French President Sarkozy arrived at Camp David yesterday to met with US President Bush on the topic of the financial crisis. He did, however, make a quick stop in Quebec City in which he changed two fundamental aspects of the Quebec-Canada-France love triangle.
First, let's remember why Sarkozy actually came to Quebec City. Celebrating the 400th anniversary of its founding, Quebec City is this year's host for the annual summit of the Organisation Internationale de la Francophonie (International Organization of Francophone States). Given the very nature of this institution committed to building bridges between French-speaking states, the French President has always been seen as its natural leader. However, ever since Mr. Sarkozy took office, the French government's interest in the institution and the promotion of the French language worldwide have waned.
Among the first policy review that it conducted, the new French government sent all Francophonie files from foreign affairs to international cooperation (a much less well funded department). Also, Mr. Sarkozy, in an apparent bipartisan gesture, took Bernard Kouchner, founder of Doctors without Borders, as his foreign affairs minister. This is the same Kouchner who said a few years ago that English would be the new language of work in the Francophonie.
Persisting up to this year, the low interest shown towards the Francophonie by this French government took a new step forward this last week. As foreign leaders gathered in Quebec City, Mr. Sarkozy, who at first insisted that he would be there, then changed his mind, then changed it again, finally settled for a quick stop before he would go see President Bush. The very fact that he only passed by shows how little he cares about the Francophonie. Also, his speech never mentioned the future of the French language; it only spoke on the ongoing financial crisis. To say that Mr. Sarkozy does not care about the Francophonie would be an understatement.
Second, in a press conference along side Canadian PM Stephen Harper, Mr. Sarkozy made a plea for Canadian unity, saying that "the world does not need more divisions", a clear reference to Quebec's sovereigntist movement. Of course, this was music to Mr. Harper's ears, but as much as it delighted the federalist side, this quotation spurred some outrage on the nationalist side.
Former Quebec PM Jacques Parizeau reacted by asking Mr. Sarkozy if unity was the goal, why did France abandon its colonial empire? Does Mr. Sarkozy believe that in the name of unity Algeria and Haiti should give up on their independence? He also pointed out that France recently recognized Kosovo's independence. Personally, I would have liked to ask the French President how he would feel if nationalist leaders from Quebec went to France and called on Corsicans to separate from France?
In this way, President Sarkozy changed yet another aspect of France's foreign relations.

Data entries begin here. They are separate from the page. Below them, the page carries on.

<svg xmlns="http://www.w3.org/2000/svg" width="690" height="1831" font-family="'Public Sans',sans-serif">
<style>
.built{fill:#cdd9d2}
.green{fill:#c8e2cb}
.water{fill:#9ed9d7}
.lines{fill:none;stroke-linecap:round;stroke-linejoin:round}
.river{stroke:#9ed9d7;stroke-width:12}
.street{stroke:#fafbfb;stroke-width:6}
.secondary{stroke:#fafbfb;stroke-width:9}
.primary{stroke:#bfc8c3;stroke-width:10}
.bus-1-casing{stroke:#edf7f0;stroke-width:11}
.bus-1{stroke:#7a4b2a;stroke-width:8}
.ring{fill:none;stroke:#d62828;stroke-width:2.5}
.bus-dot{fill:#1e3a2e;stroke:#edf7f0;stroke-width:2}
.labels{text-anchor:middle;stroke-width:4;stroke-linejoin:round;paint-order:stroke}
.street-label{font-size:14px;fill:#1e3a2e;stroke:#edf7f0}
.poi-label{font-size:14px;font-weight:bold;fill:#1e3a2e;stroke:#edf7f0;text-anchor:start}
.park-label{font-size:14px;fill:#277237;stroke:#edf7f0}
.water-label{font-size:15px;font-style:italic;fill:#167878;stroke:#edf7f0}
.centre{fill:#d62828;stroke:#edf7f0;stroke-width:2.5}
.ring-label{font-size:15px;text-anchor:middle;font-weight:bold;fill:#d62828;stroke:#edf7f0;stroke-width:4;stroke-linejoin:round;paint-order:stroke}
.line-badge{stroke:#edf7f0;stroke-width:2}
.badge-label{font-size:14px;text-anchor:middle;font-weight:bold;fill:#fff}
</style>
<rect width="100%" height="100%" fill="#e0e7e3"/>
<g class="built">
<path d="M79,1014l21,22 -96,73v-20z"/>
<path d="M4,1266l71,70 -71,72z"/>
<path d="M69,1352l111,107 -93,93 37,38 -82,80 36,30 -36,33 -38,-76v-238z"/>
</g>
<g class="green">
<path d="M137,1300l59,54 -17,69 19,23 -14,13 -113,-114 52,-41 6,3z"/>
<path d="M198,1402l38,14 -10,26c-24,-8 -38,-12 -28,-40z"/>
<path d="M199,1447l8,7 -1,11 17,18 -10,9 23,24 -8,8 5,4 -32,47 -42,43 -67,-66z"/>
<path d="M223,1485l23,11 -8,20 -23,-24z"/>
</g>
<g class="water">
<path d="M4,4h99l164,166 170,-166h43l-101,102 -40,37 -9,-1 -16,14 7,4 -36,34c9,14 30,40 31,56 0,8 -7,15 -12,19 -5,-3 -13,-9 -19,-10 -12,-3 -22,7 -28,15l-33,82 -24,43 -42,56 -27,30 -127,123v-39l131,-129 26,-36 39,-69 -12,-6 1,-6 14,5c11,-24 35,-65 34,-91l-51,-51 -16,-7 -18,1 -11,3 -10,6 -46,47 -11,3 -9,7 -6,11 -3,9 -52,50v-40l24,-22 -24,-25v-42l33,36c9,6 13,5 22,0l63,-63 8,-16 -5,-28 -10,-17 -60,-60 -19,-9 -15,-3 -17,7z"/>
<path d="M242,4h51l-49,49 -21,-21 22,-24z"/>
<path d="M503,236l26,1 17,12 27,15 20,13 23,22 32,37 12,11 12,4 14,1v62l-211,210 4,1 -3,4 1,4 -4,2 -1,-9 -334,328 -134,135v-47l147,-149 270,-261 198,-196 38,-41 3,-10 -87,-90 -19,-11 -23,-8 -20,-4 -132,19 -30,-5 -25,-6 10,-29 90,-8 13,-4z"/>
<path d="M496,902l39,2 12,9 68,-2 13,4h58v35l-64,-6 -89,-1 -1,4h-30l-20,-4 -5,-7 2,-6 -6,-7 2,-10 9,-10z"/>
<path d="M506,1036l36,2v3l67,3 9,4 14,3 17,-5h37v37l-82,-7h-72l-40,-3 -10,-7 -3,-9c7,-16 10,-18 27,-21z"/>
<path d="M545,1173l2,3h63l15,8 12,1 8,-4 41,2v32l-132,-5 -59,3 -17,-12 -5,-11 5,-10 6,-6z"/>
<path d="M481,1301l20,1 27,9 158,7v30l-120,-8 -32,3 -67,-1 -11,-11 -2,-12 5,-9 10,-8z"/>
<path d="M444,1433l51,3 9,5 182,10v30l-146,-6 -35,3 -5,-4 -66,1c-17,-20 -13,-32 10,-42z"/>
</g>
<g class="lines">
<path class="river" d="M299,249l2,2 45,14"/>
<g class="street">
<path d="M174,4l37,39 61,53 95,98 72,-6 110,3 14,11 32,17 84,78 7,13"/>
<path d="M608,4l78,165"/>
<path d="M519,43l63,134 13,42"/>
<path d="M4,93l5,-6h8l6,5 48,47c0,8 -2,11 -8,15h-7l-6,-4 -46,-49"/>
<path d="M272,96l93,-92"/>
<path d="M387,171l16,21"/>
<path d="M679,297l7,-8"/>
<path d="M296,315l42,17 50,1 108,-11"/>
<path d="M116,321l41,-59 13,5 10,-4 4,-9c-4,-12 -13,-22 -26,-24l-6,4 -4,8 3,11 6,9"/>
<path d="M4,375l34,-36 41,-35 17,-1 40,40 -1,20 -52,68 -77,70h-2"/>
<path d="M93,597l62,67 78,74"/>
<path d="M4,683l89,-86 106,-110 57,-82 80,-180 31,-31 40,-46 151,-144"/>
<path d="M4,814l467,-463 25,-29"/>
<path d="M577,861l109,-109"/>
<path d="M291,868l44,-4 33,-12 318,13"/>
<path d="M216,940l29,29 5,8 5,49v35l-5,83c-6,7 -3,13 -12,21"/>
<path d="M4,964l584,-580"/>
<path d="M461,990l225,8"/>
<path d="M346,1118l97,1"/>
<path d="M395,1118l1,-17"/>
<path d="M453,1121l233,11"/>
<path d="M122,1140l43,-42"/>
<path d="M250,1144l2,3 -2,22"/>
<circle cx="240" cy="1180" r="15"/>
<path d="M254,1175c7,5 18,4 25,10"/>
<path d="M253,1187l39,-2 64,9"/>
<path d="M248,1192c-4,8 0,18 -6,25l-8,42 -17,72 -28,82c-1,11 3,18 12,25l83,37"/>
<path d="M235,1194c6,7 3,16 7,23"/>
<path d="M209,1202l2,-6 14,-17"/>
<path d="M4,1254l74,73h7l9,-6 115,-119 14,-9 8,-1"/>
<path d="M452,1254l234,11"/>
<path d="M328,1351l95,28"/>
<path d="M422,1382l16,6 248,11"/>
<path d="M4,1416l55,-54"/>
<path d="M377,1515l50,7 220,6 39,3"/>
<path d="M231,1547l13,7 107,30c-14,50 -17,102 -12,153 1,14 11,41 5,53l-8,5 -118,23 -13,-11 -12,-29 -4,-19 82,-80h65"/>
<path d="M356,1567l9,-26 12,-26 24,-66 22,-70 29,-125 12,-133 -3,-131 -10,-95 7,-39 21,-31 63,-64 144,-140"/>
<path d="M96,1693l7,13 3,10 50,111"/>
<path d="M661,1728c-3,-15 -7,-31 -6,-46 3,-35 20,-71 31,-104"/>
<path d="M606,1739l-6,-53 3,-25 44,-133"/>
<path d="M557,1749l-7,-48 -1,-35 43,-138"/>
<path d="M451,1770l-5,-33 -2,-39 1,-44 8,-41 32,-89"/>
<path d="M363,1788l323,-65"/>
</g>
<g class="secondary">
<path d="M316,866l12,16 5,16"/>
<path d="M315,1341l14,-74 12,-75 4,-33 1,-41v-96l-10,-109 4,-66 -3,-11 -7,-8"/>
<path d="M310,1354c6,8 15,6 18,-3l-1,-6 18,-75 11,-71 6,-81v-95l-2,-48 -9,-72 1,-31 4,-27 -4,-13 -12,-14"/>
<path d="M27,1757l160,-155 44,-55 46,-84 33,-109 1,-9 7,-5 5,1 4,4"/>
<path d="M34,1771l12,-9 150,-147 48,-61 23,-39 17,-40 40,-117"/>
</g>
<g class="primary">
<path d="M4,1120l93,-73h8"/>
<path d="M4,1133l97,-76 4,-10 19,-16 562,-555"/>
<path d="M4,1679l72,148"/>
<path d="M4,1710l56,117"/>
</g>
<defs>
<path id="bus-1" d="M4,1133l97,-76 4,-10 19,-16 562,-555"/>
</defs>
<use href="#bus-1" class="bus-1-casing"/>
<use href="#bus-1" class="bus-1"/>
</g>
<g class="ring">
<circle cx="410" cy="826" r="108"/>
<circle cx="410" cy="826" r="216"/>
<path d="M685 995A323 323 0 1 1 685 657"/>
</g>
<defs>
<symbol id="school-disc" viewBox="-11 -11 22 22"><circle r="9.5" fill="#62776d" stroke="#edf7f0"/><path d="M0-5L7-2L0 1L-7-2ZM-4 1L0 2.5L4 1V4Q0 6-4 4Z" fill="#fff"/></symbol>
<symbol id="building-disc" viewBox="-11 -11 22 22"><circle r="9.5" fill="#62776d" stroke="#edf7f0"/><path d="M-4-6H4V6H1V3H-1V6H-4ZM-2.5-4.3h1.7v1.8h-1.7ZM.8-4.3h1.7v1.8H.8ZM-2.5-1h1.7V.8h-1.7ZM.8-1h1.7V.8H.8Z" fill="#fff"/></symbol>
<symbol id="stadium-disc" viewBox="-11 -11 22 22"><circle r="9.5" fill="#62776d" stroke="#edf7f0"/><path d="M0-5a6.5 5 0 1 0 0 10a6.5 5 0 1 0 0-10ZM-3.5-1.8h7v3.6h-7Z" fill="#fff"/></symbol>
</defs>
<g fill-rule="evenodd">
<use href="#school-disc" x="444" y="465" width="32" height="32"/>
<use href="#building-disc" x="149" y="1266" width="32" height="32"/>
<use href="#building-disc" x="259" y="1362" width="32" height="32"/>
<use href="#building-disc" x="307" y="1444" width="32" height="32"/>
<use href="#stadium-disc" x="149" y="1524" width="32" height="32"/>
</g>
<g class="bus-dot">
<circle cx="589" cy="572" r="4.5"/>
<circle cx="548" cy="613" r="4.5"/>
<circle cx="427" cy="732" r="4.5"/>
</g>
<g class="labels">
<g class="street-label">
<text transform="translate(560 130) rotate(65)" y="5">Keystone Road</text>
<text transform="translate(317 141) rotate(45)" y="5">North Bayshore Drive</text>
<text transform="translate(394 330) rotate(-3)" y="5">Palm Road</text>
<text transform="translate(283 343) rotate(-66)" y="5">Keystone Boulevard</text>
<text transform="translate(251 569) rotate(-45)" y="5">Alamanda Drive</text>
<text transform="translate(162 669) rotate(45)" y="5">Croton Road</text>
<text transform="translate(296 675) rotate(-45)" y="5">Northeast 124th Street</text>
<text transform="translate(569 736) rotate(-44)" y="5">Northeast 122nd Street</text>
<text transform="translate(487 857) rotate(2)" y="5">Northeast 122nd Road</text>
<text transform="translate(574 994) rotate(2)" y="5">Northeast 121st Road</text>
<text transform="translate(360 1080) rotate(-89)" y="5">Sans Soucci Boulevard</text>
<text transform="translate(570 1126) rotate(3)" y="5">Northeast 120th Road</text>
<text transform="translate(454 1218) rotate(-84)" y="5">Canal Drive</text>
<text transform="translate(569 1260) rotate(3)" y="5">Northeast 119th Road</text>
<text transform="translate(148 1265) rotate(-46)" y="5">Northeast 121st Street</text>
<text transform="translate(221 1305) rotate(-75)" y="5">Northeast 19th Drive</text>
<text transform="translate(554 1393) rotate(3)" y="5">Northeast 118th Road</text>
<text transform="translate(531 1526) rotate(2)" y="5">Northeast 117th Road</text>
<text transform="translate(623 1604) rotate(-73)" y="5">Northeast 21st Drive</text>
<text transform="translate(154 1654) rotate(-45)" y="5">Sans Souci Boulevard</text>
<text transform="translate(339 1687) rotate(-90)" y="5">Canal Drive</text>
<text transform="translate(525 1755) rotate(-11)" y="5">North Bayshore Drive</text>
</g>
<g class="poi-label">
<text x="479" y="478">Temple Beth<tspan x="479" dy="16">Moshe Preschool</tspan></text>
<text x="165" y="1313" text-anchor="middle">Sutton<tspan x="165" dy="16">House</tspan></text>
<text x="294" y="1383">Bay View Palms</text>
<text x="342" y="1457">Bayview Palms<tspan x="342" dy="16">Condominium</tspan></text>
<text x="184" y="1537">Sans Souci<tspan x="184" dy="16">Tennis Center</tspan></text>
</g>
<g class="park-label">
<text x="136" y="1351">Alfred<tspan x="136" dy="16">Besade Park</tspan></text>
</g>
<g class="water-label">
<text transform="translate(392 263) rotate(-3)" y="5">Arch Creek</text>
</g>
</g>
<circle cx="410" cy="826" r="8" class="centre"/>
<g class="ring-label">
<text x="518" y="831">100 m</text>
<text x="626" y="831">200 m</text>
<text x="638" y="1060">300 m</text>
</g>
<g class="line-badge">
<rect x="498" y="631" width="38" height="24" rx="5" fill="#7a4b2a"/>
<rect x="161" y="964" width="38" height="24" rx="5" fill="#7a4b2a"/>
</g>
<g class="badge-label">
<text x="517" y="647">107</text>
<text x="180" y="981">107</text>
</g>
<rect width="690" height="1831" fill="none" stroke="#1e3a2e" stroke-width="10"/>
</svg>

Ever since the 70s, France's position towards Quebec had always been one of support, regardless of the party in power or of the popularity of either political option. Now Mr. Sarkozy changed that by throwing all his support behind the federalists who are now in power in Ottawa and Quebec City.
Waning support for the Francophonie, important changes in the Quebec-France-Canada love triangle, all that in the few hours that he spent in Quebec City this weekend. It seems that to Mr. Sarkozy, restoring relations with the US ally is much, much more important than keeping good relations with its French-speaking cousins in Quebec, Central America, Africa and Europe.
My guess is, Mr. Sarkozy knows not one thing about what it means to be a national minority whose language is constantly threatened by the growing popularity of English.